L. do D.
Espaçado, um vagalume vae succedendo(-se) a si-mesmo..
Em torno, obscuro, o campo é uma grande falta de ruido que cheira quasi bem. A paz de tudo doe e pesa. Um tedio informe afoga-me.
Poucas vezes vou ao campo, quasi nenhumas alli passo um dia, ou de um dia para outro. Mas hoje, que este amigo, em cuja casa estou, me não deixou não acceitar o seu convite, vim para aqui cheio de constrangimento — como um timido para uma festa grande —, cheguei aqui com alegria, gostei do ar e da paisagem ampla, almocei e jantei bem, e agora, noite funda, no meu quarto sem luz o logar vago enche-me de angustia.
A janella do quarto onde dormirei deita para o campo aberto, para um campo indefinido, que é todos os campos, para a grande noite vagamente constellada onde uma aragem que se não ouve se sente. Sentado à janella, contemplo com os sentidos todos, esta coisa nenhuma da vida universal que está lá fora. A hora harmoniza -se numa sensação inquieta, desde a invisibilidade visivel de tudo até à madeira vagamente rugosa de ter estalado a tinta velha do parapeito branquejante, onde está estendidamente apoiada de lado a minha mão esquerda.
Quantas vezes, contudo, não anceio visualmente por esta paz de onde quasi fugiria agora, se fosse fácil ou decente! Quantas vezes julgo crer — lá em baixo, entre as ruas estreitas de casas altas — que a paz, a prosa, o definitivo estariam antes aqui, entre as coisas naturaes, que alli onde o panno de mesa da civilização faz esquecer o pinho já pintado em que assenta! E, agora, aqui sentindo-me saudavel, cansado a bem, estou intranquillo, estou preso, estou saudoso.
Não sei se é a mim que acontece, se a todos os que a civilização fez nascer segunda vez. Mas parece-me que para mim, ou para os que sentem como eu, o artificial passou a ser o natural, e é o natural que é estranho. Não digo bem: o artificial não passou a ser o natural; o natural passou a ser differente. Dispenso e detesto vehiculos, dispenso e detesto os productos da sciencia — telephones, telegraphos — que tornam a vida facil, ou os sub-productos da fantasia — gramophonographos, receptores hertzianos — que, aos a quem divertem, a tornam divertida.

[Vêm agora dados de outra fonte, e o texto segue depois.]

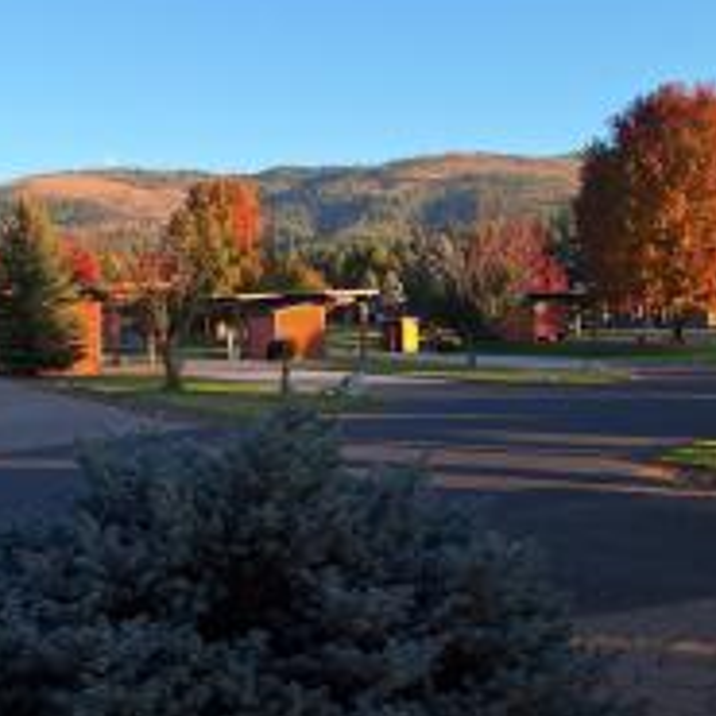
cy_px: 337
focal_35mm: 44
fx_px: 1030
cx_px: 228
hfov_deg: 37.8
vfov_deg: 38.3
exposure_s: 1/831
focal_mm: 5.54
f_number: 1.8
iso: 40
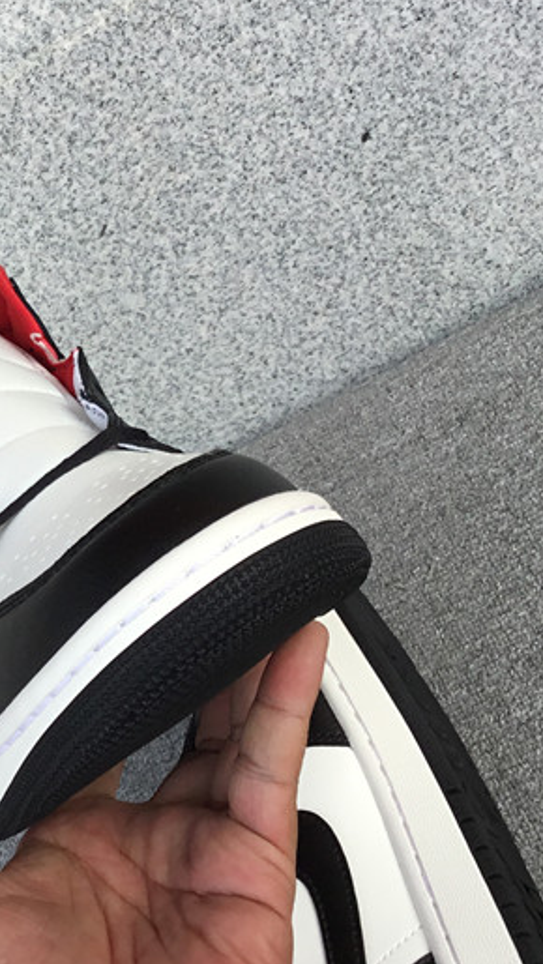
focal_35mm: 59
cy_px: 445
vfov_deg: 35.4
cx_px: -11
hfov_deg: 19.7
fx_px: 1509
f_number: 2.4
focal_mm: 3.3
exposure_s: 1/525
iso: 25
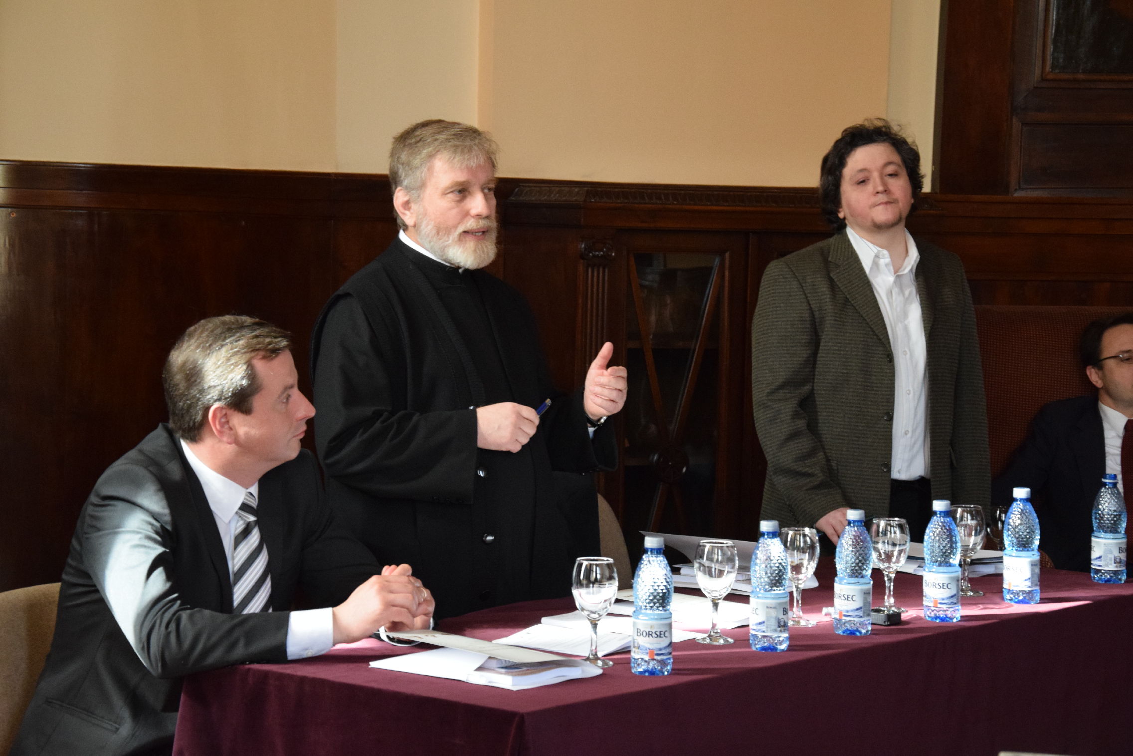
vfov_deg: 15.7
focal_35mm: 87
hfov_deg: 23.4
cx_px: 566
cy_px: 378
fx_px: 2738
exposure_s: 1/100
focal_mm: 58
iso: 2500
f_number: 6.3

Nada d'isso me interessa, nada d'isso desejo. Mas amo o Tejo porque ha uma cidade grande à beira d'elle. Goso o ceu porque o vejo de um quarto andar de rua da Baixa. Nada o campo ou a natureza me pode dar que valha a majestade irregular da cidade tranquilla, sob o luar, vista da Graça ou de S. Pedro de Alcantara. Não ha para mim flores como, sob o sol, o colorido variadissimo de Lisboa.
A belleza de um corpo nu, só o sentem as raças vestidas. O pudor vale sobretudo para a sensualidade como o obstaculo para a energia.
A artificialidade é a maneira de gosar a naturalidade. O que gosei d'estes campos vastos, gosei-o porque aqui não vivo. Não sente a liberdade quem nunca viveu constrangido.
A civilização é uma educação de natureza. O artificial é o caminho para uma aproximação do natural.
O que é preciso, porém, é que nunca tomemos o artificial por natural.
É na harmonia entre o natural e o artificial que consiste a naturalidade da alma humana superior.